En medio de un panorama desalentador para la industria cinematográfica en Argentina, donde el desfinanciamiento y las políticas restrictivas han impactado negativamente, surge una luz de esperanza en el barrio de Saavedra. Esta luz es Sala Lúcida, una nueva sala de cine independiente y un espacio de experimentación dedicado al cruce de disciplinas audiovisuales, artes escénicas, música y tecnologías inmersivas. Ubicada en el histórico Teatro Cabildo, en Cabildo 4740, esta iniciativa es impulsada por las productoras Pulpo Films y Seiren Films.
Ana Freigle, cineasta y una de las responsables del proyecto, comparte su historia y visión para este espacio. «Pulpo Films es la productora que tengo con Lucas Escabino, Silvina Hermosa y Violeta Garzamendia. Frente al contexto actual y cambios en el Instituto de Cine, donde muchas películas quedaron en un limbo sin financiamiento, decidimos actuar ante esta desolación», explica Ana. La creación de Sala Lúcida surge como una respuesta a la necesidad urgente de encontrar un lugar para mostrar películas y generar un entorno donde colegas y cineastas puedan compartir su trabajo.
La historia de Sala Lúcida comenzó en 2024, cuando Ana y Laura Ruggiero de Seiren Films viajaron a un festival en Holanda y se dieron cuenta de la falta de apoyo para proyectos cinematográficos locales. A su regreso y tras una tragedia familiar que afectó profundamente a Ana, se decidió a buscar una solución constructiva. «Para mí las películas son muy reparadoras, socialmente reparadoras. Lo que faltaba entonces era un espacio donde podamos mostrarnos y mostrar a otros”, relata.

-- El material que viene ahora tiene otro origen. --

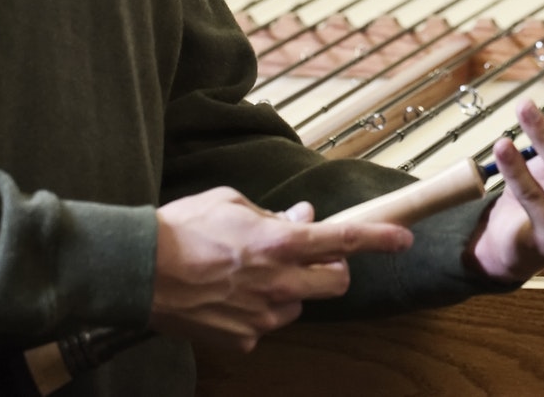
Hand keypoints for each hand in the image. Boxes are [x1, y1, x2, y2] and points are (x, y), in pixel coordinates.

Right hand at [149, 186, 411, 350]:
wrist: (139, 271)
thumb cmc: (183, 228)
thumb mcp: (232, 203)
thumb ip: (274, 214)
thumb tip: (302, 218)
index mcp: (280, 242)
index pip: (345, 240)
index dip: (380, 238)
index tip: (404, 238)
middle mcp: (279, 282)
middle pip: (336, 283)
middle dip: (333, 269)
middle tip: (311, 257)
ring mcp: (263, 316)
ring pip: (299, 304)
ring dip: (288, 289)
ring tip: (247, 275)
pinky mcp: (244, 340)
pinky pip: (265, 325)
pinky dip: (255, 312)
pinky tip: (227, 296)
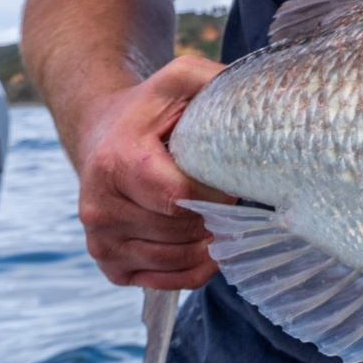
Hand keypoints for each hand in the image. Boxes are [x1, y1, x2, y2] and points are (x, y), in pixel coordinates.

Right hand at [73, 55, 232, 289]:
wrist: (101, 134)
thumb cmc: (150, 109)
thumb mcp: (180, 79)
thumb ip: (216, 80)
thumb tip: (262, 92)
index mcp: (117, 162)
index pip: (178, 197)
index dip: (214, 195)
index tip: (231, 182)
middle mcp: (99, 205)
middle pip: (178, 230)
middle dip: (213, 218)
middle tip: (229, 201)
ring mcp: (100, 238)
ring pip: (172, 259)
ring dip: (206, 246)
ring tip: (220, 222)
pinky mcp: (107, 262)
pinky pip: (160, 282)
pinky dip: (190, 272)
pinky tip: (205, 250)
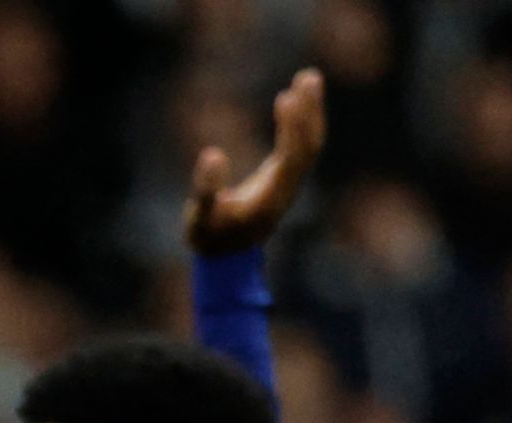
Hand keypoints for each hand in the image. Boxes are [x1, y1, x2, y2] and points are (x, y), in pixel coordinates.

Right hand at [186, 70, 324, 254]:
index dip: (292, 127)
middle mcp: (287, 187)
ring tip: (306, 77)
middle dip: (310, 111)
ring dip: (312, 111)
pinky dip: (302, 121)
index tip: (286, 97)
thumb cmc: (209, 237)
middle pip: (309, 145)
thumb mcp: (200, 217)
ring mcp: (288, 182)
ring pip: (310, 143)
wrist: (224, 257)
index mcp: (271, 196)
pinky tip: (293, 100)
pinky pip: (301, 145)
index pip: (292, 156)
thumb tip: (211, 155)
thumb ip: (205, 189)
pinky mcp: (283, 177)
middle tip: (307, 76)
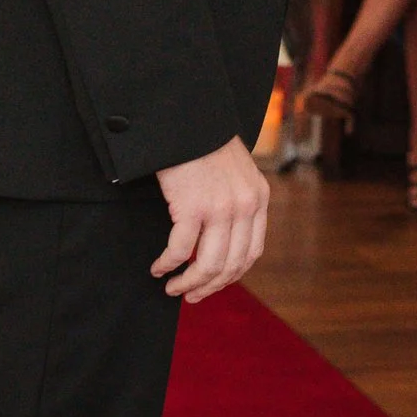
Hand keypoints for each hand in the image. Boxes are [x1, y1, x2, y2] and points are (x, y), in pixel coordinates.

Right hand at [151, 135, 269, 301]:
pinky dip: (167, 264)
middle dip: (208, 286)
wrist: (188, 121)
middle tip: (190, 296)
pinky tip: (158, 267)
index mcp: (258, 199)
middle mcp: (245, 206)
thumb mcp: (236, 173)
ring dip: (188, 282)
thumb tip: (223, 243)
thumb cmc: (205, 146)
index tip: (212, 284)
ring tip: (172, 286)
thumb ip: (237, 202)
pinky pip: (180, 250)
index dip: (231, 276)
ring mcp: (221, 207)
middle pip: (231, 265)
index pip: (251, 253)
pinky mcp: (193, 206)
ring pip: (207, 264)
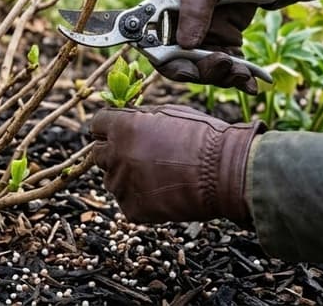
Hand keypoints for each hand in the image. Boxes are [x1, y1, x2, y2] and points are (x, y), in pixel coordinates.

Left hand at [90, 104, 263, 224]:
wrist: (226, 172)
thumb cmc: (203, 138)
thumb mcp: (169, 113)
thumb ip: (139, 117)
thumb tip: (125, 120)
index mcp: (123, 126)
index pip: (97, 125)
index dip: (108, 128)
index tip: (117, 133)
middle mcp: (117, 154)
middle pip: (99, 155)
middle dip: (115, 154)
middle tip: (141, 156)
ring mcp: (123, 184)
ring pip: (112, 181)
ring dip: (127, 178)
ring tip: (158, 176)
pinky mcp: (133, 209)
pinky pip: (127, 204)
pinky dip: (140, 200)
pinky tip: (162, 192)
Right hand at [160, 0, 279, 92]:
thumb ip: (194, 9)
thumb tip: (185, 44)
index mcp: (163, 16)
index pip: (155, 48)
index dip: (168, 63)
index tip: (188, 69)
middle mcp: (179, 33)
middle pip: (182, 66)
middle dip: (202, 72)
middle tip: (223, 63)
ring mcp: (202, 42)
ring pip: (206, 71)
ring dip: (223, 76)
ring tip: (242, 72)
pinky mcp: (224, 47)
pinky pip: (227, 69)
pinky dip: (239, 78)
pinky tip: (252, 83)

La oportunidad llegó cuando el Teatro Cabildo, dirigido por Martín Vives, estaba disponible para alquilar. «Me acerqué en agosto del año pasado y le dije, ¿qué te parece si yo alquilo el lugar, y además de teatro podemos hacer música y cine, y experiencias inmersivas?», recuerda Ana sobre la conversación crucial que les permitió avanzar con el proyecto. Desde entonces, con el apoyo de su hermana Laura y los socios de Pulpo Films, se embarcaron en la tarea de transformar el teatro en una sala de cine funcional, preservando su valor histórico.
El proceso de adaptación del teatro no requirió grandes modificaciones estructurales, pero sí un esfuerzo conjunto del equipo para equiparlo técnicamente como un cine. «Lo que hicimos fue sacar a relucir nuestras capacidades de realización, de producción, de programación. Fue medio contra viento y marea», comenta Ana sobre el trabajo en equipo necesario para sacar adelante el proyecto en un clima adverso para la cultura.
Sala Lúcida tiene un enfoque particular no solo en exhibir películas sino también en convertirse en un refugio cultural en medio de políticas difíciles, apto para el desarrollo de discusiones significativas sobre el cine y la cultura en general. «Es fundamental, una colega me dijo, hay un policía dentro del cine. Bueno, no puede estar en la vereda si quiere la seguridad de la ciudad, pero no adentro de nuestra sala», enfatiza Ana, destacando la importancia de crear un espacio seguro y de libertad.
Además de cine, Sala Lúcida planea ofrecer una variedad de actividades culturales. Han organizado ciclos de música y presentaciones de artistas reconocidos como Juan Falú y Silvia Iriondo, con la intención de enriquecer la programación. «Vamos a tener un ciclo, una semana, entre el 4 y el 10 de mayo, de películas brasileras muy interesantes», menciona Ana. También destaca una estrategia de relaciones con distribuidoras independientes, permitiendo una programación diversa y única.
El compromiso es crear un entorno cultural inclusivo, accesible y asequible. «Todo eso está en nuestras cabezas y lo vamos construyendo día a día», afirma Ana. La misión final es demostrar que el cine puede ser una herramienta poderosa para el cambio social y un punto de confluencia para diferentes disciplinas artísticas.
En estos días de inauguración, la respuesta del barrio ha sido positiva, con muchos vecinos mostrando interés y entusiasmo. «Nos tocan la puerta para preguntar cuándo abrimos», comparte Ana, evidenciando el apoyo local que han recibido.
Finalmente, Sala Lúcida no solo representa un nuevo comienzo para cineastas independientes en Argentina, sino también un símbolo de resistencia y esperanza en tiempos inciertos. Con su sitio web y presencia en redes sociales como puntos clave para la comunicación, Sala Lúcida se prepara para ser un referente cultural en el barrio de Saavedra y más allá. «Vamos a seguir viendo películas de cine independiente y vamos a colaborar de la manera que sea posible para que esto siga», concluye Ana con determinación.